Friday, July 18, 2014

An Old Well In Alcúdia

The programme for this year's Sant Jaume fiestas in Alcúdia contains the usual information regarding the fiestas' events but it also includes a curious article. Curious because it is a history article which has no obvious connection with the fiestas but which is, nevertheless, fascinating.

This article starts out by referring to the book of "Determinations of the faithful town of Alcúdia (1702-1707)". One of these determinations, i.e. decisions, was dated 14 August, 1707. It was a decision to cover the well at the Xara gate in the old town. The reason why was to stop children from throwing stones down the well and to so further prevent costs of having to clean the well up each year.

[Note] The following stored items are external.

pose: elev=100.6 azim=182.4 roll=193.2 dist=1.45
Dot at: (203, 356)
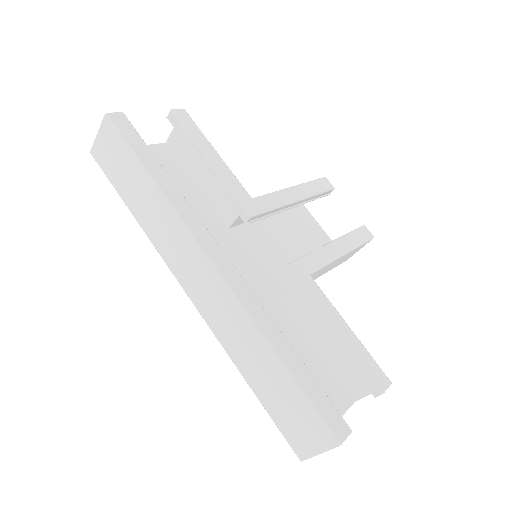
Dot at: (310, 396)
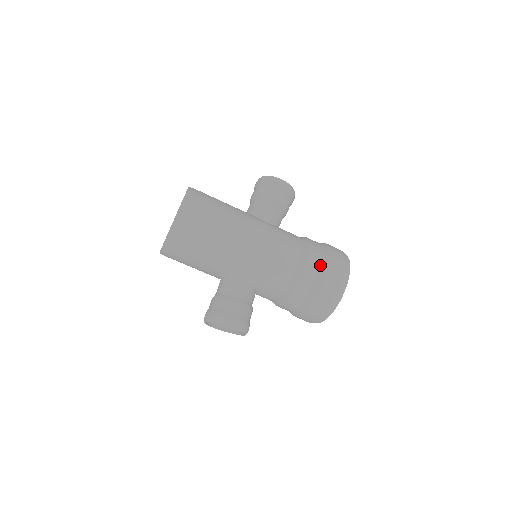
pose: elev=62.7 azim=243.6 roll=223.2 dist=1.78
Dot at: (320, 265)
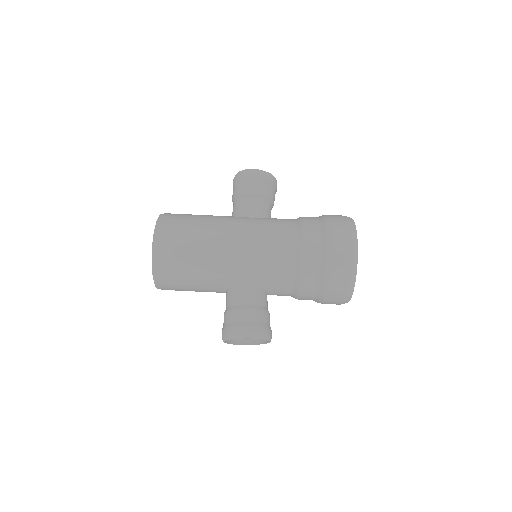
Dot at: (320, 239)
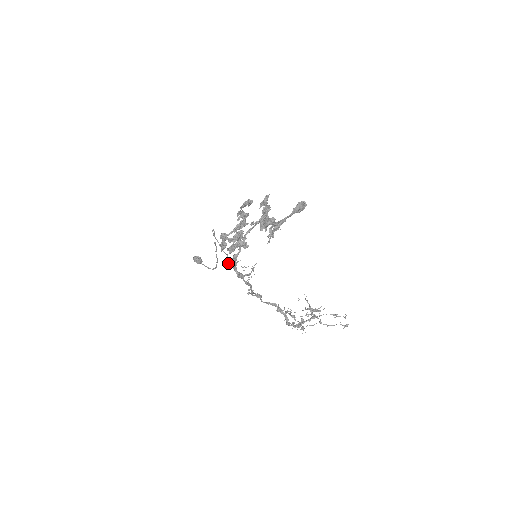
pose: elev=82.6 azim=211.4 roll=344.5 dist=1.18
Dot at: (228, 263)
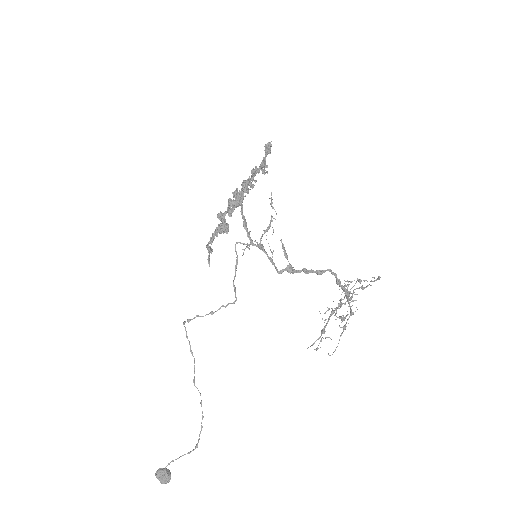
Dot at: (241, 243)
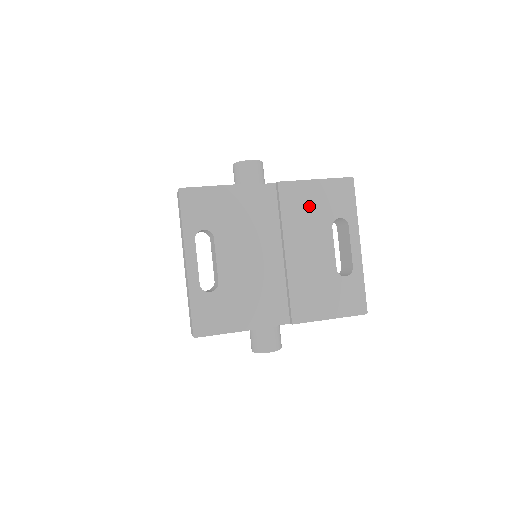
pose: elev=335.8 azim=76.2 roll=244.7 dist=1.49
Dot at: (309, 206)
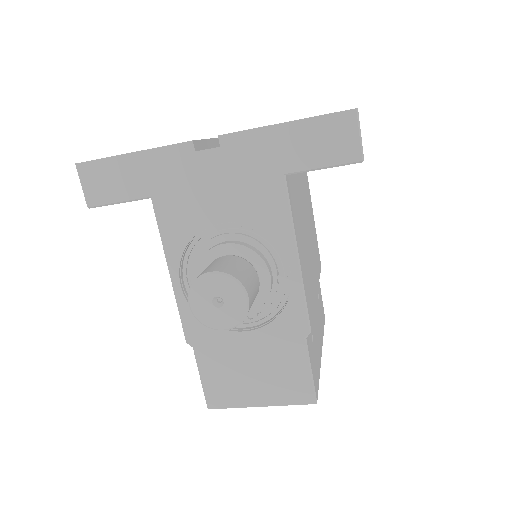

A question this raises is - where is the Xara gate? It is in fact the gate more commonly referred to as the Porta des Moll, the one in the market square (or Plaça Carles V). The next question is - what does Xara refer to? The word is encountered in different places in Alcúdia. There is a road called Xara which leads out of the town towards Bonaire. The beach next to the marina is sometimes referred to as Xara beach, and the building by the beach, under which are restaurants such as Pippers and El Yate, is the Xara building. So what's the significance?

Xara has different meanings. One of them is a corruption from Arabic to mean Sharia, and thus Sharia Law. This, despite the Arabic history of Alcúdia, is not what is meant. Or at least one assumes not. A xara (also Arabic in origin) is a place with rocky shrubs. Where these rocky shrubs were is anyone's guess, but Alcúdia's xara is almost certainly derived from them.

The point of the article, though, is that well at the Xara (aka Moll) gate. We discover from the article that the well was positioned "106 steps from the cross", i.e. of Sant Jaume church, but where actually was it? It came to have considerable significance in the twentieth century, as it was in fact where the old Balearic Electricity Energy was, a building on the Carles square which, in 1927, was sold to the company Tapices Vidal (tapices meaning tapestries but also fabrics). The well, therefore, was what drove both the old electricity plant (and I doubt many of you will know that there was such a plant right in the old town) and then the factory, which is now a listed building.

The well then took on a greater significance. Enter into its story Pere Mas i Reus (aka Pedro Mas y Reus, after whom the Bellevue Mile is named). Mas y Reus owned the electricity distribution network in Alcúdia. The water from the well was extracted and pumped by electricity to fire this network. In 1933, Mas y Reus bought 198 hectares of land on and by Albufera. It was sold to him by Joaquim Gual de Torrella, the aristocrat who had acquired that land when he bought out what remained of the bankrupt company started by Frederick Bateman (one of the engineers responsible for the draining of Albufera in the second half of the nineteenth century).

What Mas y Reus bought corresponded, more or less, with what is now Alcúdia's main tourism centre. (He was, it should be noted, not the only one involved in the purchase; Jaume Ensenyat was, too.) They set about selling off one hundred plots and also set about creating the golf course, which was shortlived because of the Civil War, and building the Hotel Golf, which today is the Vanity Golf. On this land there was another building, the Club House, which is now the Calypso by Sea Club.

The well was important because it was needed to water the golf course and to provide water to the urbanisation which Mas y Reus and Ensenyat envisaged, but which didn't really get off the ground because of the war and only came to be realised in the 1960s when the land was properly reclaimed from the Albufera wetland. So, a pipeline was created to take the water from the old town, and Mas y Reus and Ensenyat paid Tapices Vidal two centimos of a peseta for each cubic metre for general use and seven centimos for water destined to water gardens.

All of this came to a stop in 1936, but this old well, says the article, has a well-deserved place in the economic development of Alcúdia and of Mallorca in general.

You never know what you might find in fiesta programmes. A bit of history which, I imagine for most people, is all but unknown.

* Photo of the old factory, taken from the programme for this year's Sant Jaume fiestas.